The Rev-erbα protein is structurally unique from other nuclear receptors, in that it lacks helix 12 (H12) in its ligand-binding domain, which is usually responsible for forming the ligand binding pocket in other nuclear receptors. In place of the missing H12, Rev-erbα displays a hydrophobic interface that binds the corepressor N-CoR, making it a potent transcriptional repressor. All members of the Rev-erb family bind heme, which may act as a ligand to regulate their transcriptional activity.

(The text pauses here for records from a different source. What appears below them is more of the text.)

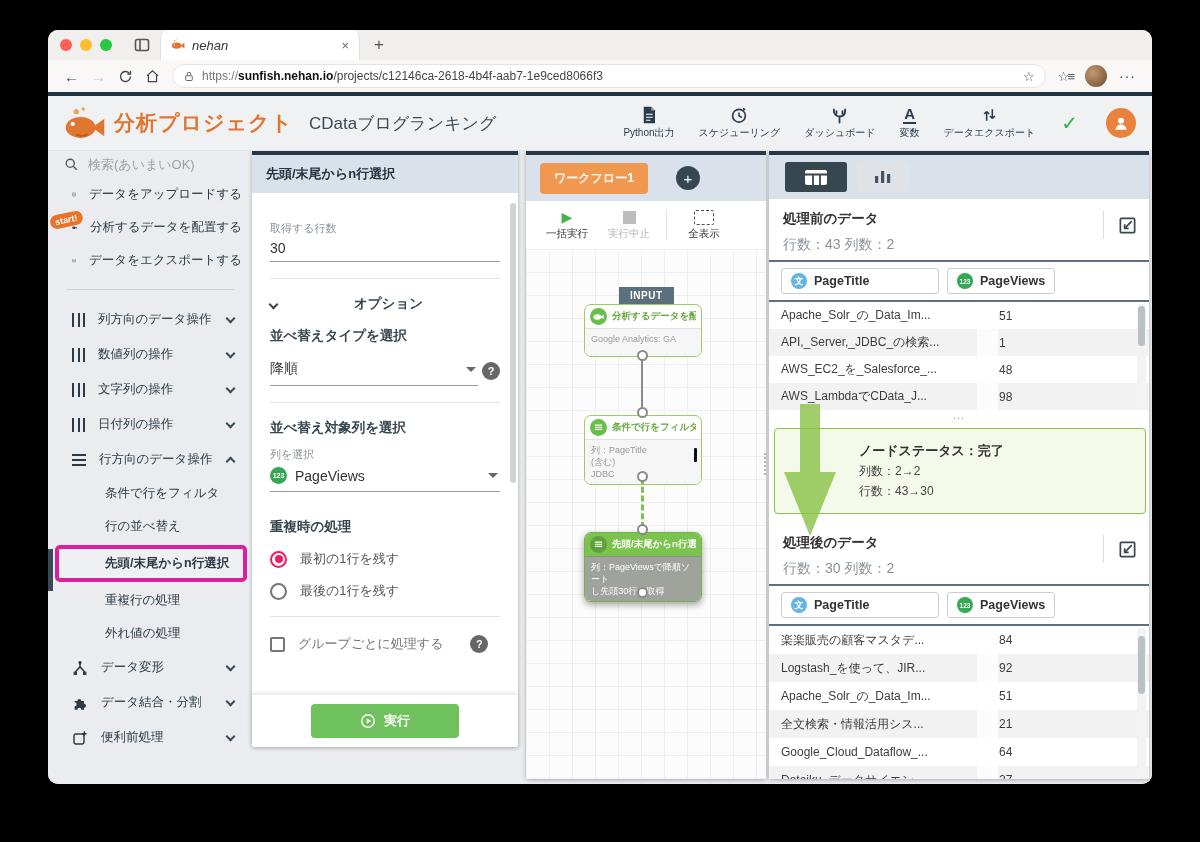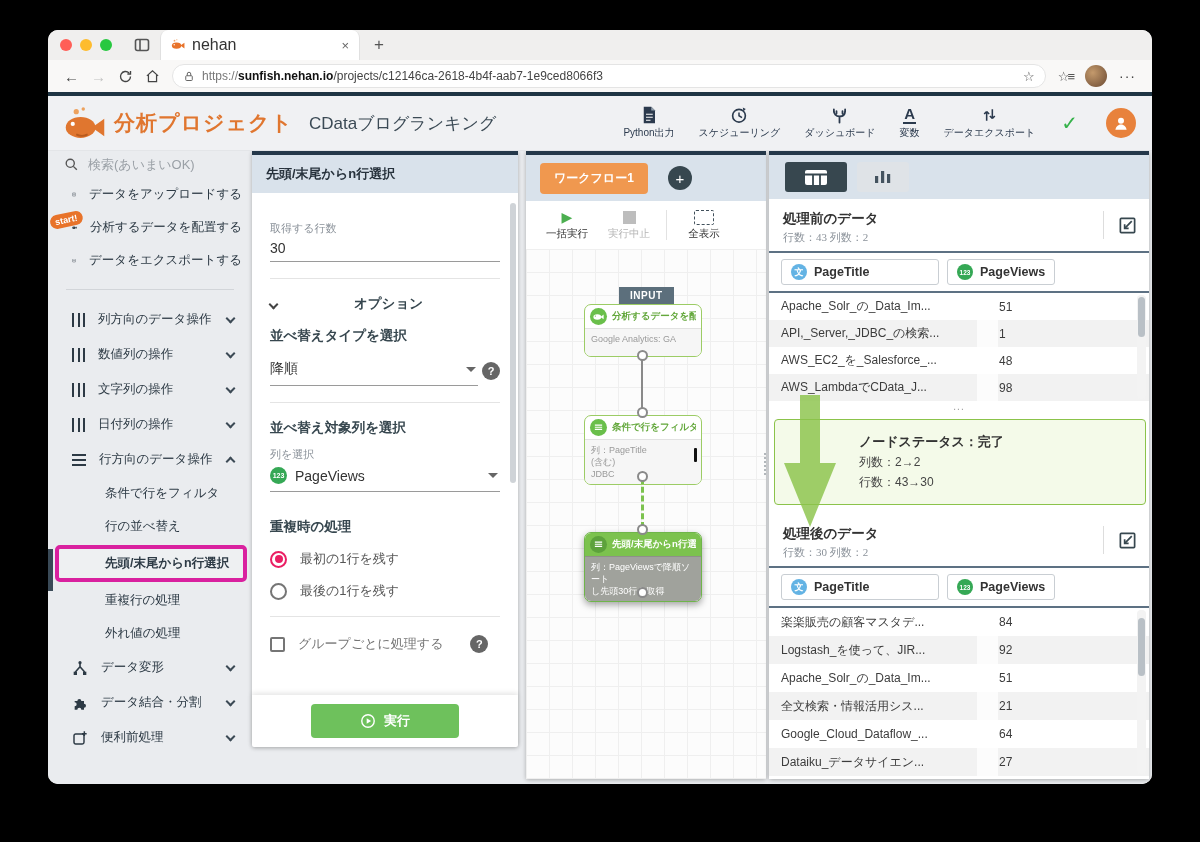--- a/index.html
+++ b/index.html
@@ -12,7 +12,7 @@
   .tl.red{background:#ff5f57}.tl.yellow{background:#febc2e}.tl.green{background:#28c840}
   .tabactions { margin:0 10px 0 14px; color:#555; display:flex; }
   .tab { width:200px; height:30px; background:#fff; border-radius:8px 8px 0 0; display:flex; align-items:center; padding:0 10px; border-left:1px solid #e0e0e0; border-right:1px solid #e0e0e0; }
-  .tab .title { font-size:16px; color:#333; margin-left:7px; }
+  .tab .title { font-size:13px; color:#333; margin-left:7px;font-style:italic; }
   .tab .close { margin-left:auto; font-size:13px; color:#666; cursor:default; }
   .newtab { font-size:17px; color:#555; margin-left:14px; }
   .addressbar { height:32px; background:#f9f8f7; display:flex; align-items:center; gap:12px; padding:0 16px; flex:0 0 auto; }

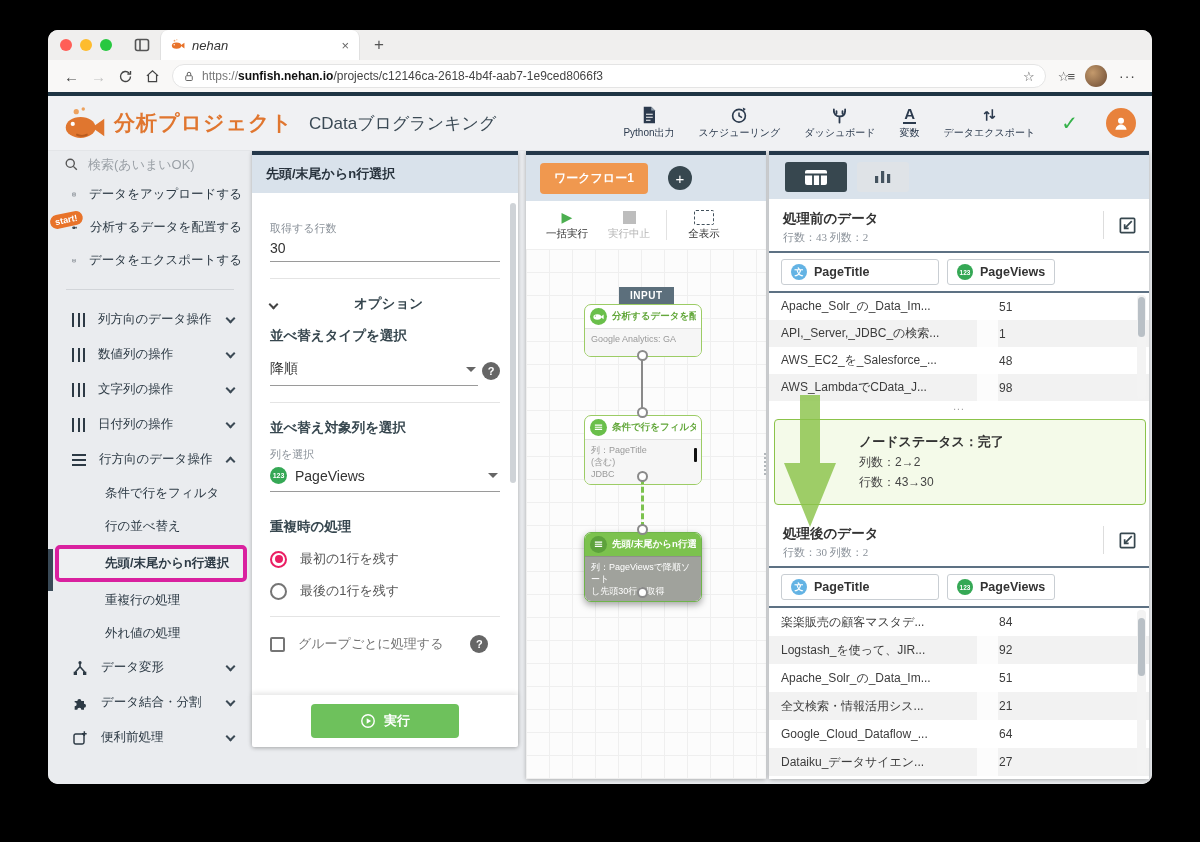--- a/index.html
+++ b/index.html
@@ -96,7 +96,7 @@
 
   
   .workflow { left:478px; top:0; width:240px; height:628px; }
-  .workflow .panelhead { height:46px; display:flex; align-items:center; padding:0 14px; gap:20px; }
+  .workflow .panelhead { height:46px; display:flex; align-items:center; padding:0 14px; gap:28px; }
   .wf-tab { background:#f0984f; color:#fff; font-size:12px; font-weight:bold; border:none; border-radius:4px; padding:7px 14px; font-family:inherit; }
   .wf-add { width:24px; height:24px; border-radius:50%; background:#37474f; color:#fff; font-size:15px; display:flex; align-items:center; justify-content:center; }
   .wf-toolbar { height:48px; background:#fff; display:flex; align-items:center; padding:0 10px; flex:0 0 auto; }

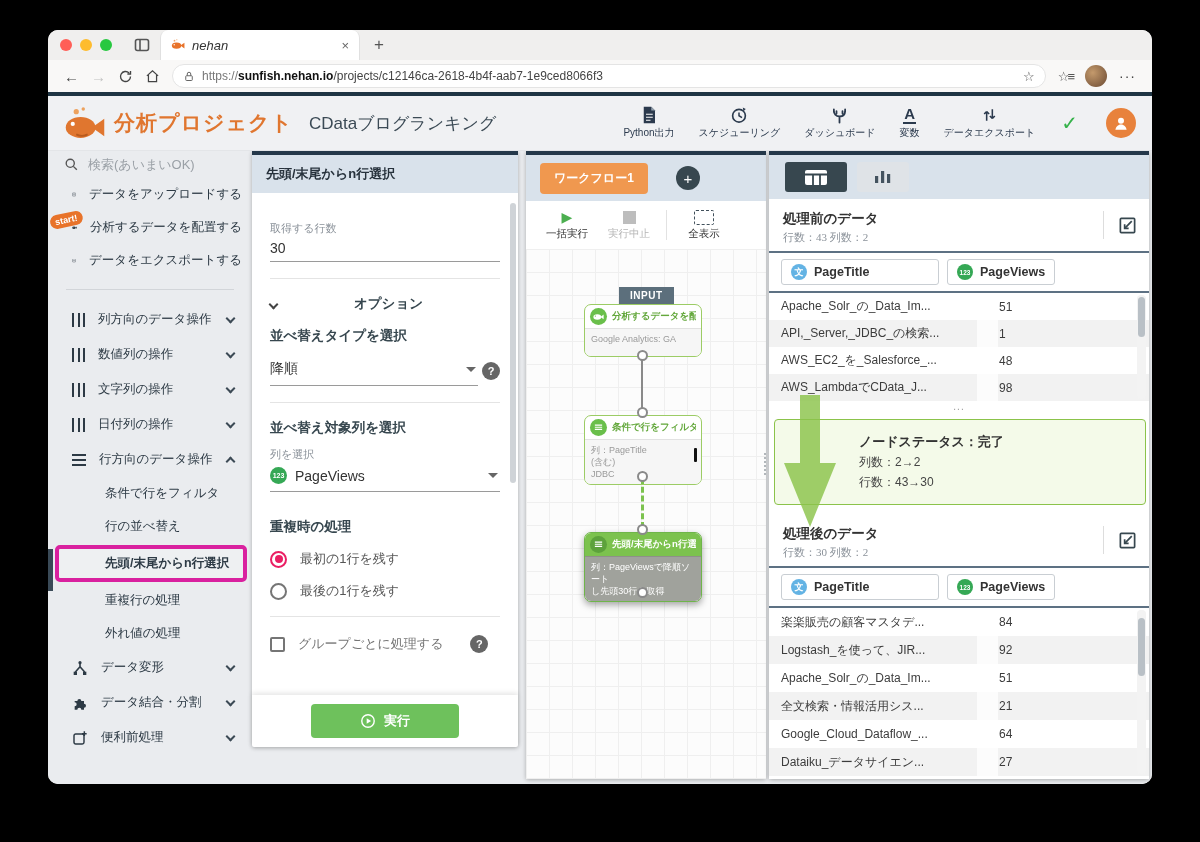--- a/index.html
+++ b/index.html
@@ -135,7 +135,7 @@
   .rcontent { flex:1; background:#fff; position:relative; overflow:hidden; }
   .sect-title { padding:11px 14px 6px 14px; position:relative; }
   .sect-title .t { font-size:13.5px; font-weight:bold; color:#333; }
-  .sect-title .m { font-size:11px; color:#8a9199; margin-top:2px;font-family:Liberation Serif, serif; }
+  .sect-title .m { font-size:14px; color:#8a9199; margin-top:8px; }
   .expand { position:absolute; right:12px; top:12px; border-left:1px solid #ddd; padding-left:14px; height:28px; display:flex; align-items:center; }
   .hline { height:2px; background:#5d7183; }
   .chiprow { display:flex; gap:8px; padding:6px 12px; align-items:center; }

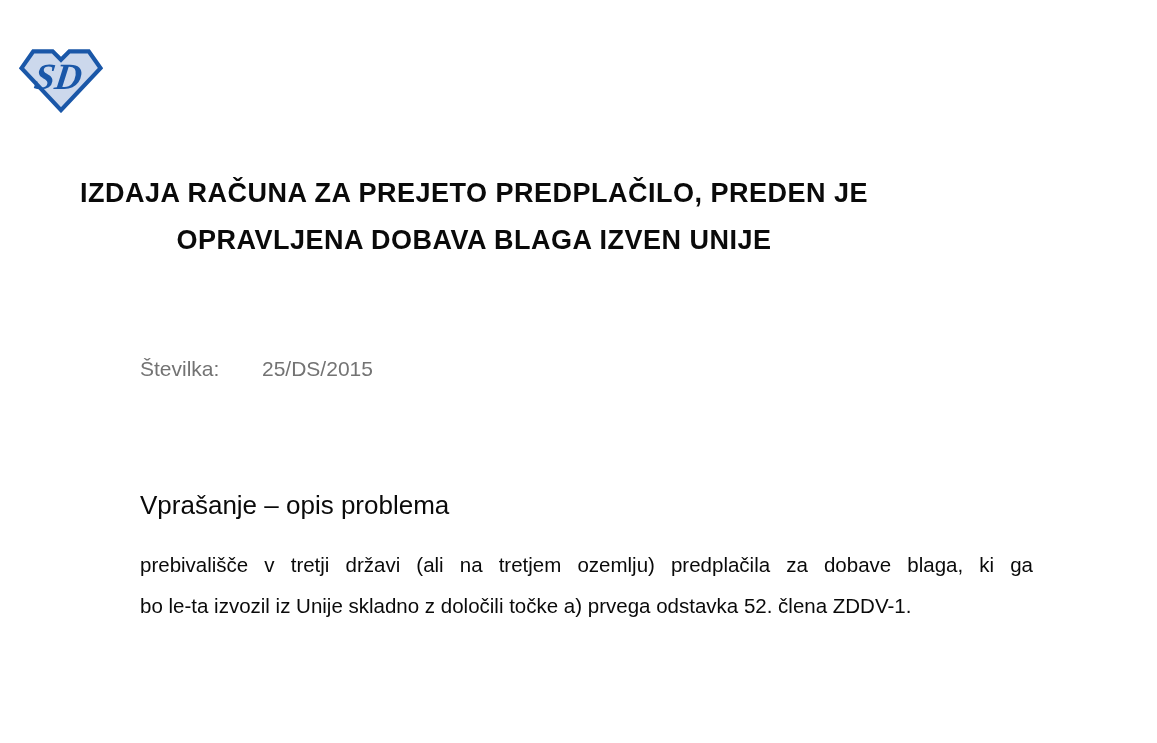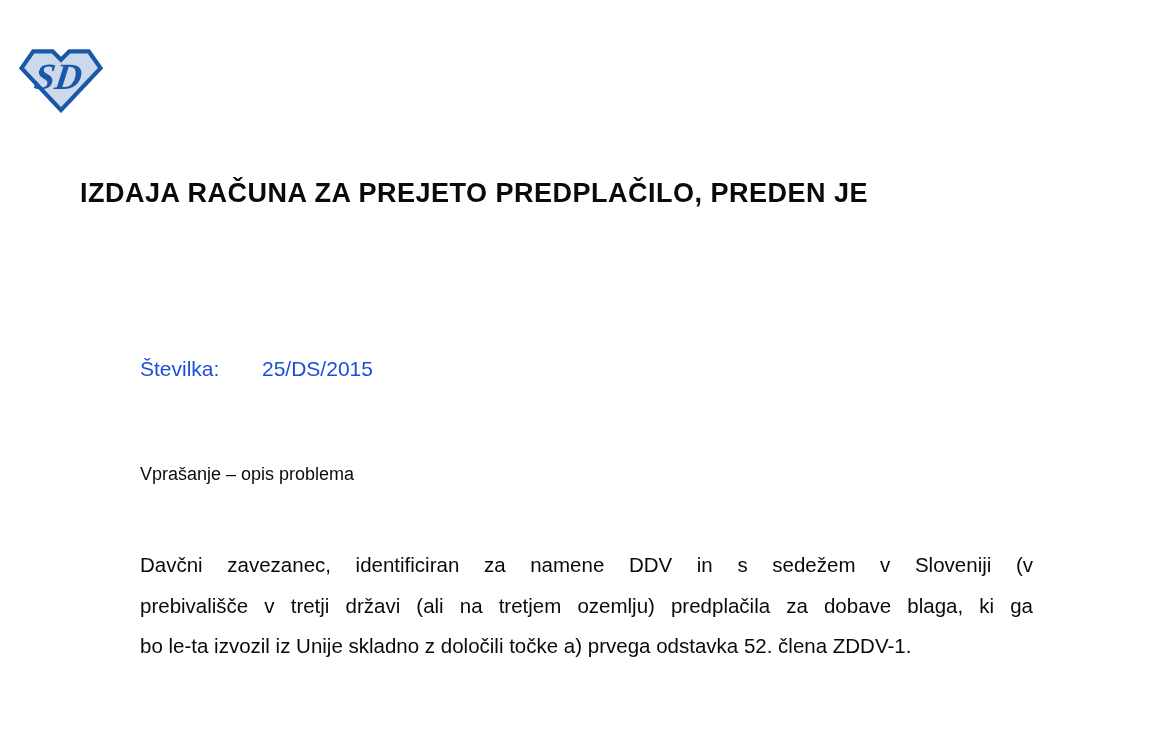--- a/index.html
+++ b/index.html
@@ -83,6 +83,7 @@
 
   <div class="doc-title">
     <div>IZDAJA RAČUNA ZA PREJETO PREDPLAČILO, PREDEN JE</div>
+    <div>OPRAVLJENA DOBAVA BLAGA IZVEN UNIJE</div>
   </div>
 
   <div class="meta">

Rev-erbα regulates gene transcription by directly binding to target response elements (RevREs), and comprises an A/T-rich flank followed by AGGTCA. Rev-erbα mediates repression by recruiting the corepressor N-CoR, which then activates the histone deacetylase (HDAC) 3. A number of target genes have been identified for Rev-erbα, including the lipoproteins ApoA1 and ApoCIII, hydratase dehydrogenase, the circadian factor BMAL, and the anti-fibrinolytic factor PAI-1. Many of these genes are coordinately regulated by Rev-erbα and the RAR-related orphan receptor RORα, which share the same response elements but exert opposite effects on gene transcription. Crosstalk between Rev-erbα and RORα likely acts to fine-tune their target physiologic networks, such as circadian rhythms, metabolic homeostasis, and inflammation.
Rev-erbα mRNA is induced during adipogenesis and is highly expressed in adipose tissue. One study reported that overexpression of Rev-erbα may enhance adipogenesis in cultured mouse adipocytes, but the mechanism of this effect remains to be elucidated. More recently, a study showed that the deletion of Rev-erbα in mice alters glucose and lipid metabolism and leads to obesity.
Rev-erbα expression is also regulated at the post-translational level: it is phosphorylated on the amino terminus by glycogen synthase kinase (GSK 3β), which contributes to its protein stability. It has been shown that lithium, which inhibits GSK3β, can de-stabilize Rev-erbα protein and affect its function in the circadian clock. This may partly explain lithium’s therapeutic effect on circadian diseases such as bipolar disorder.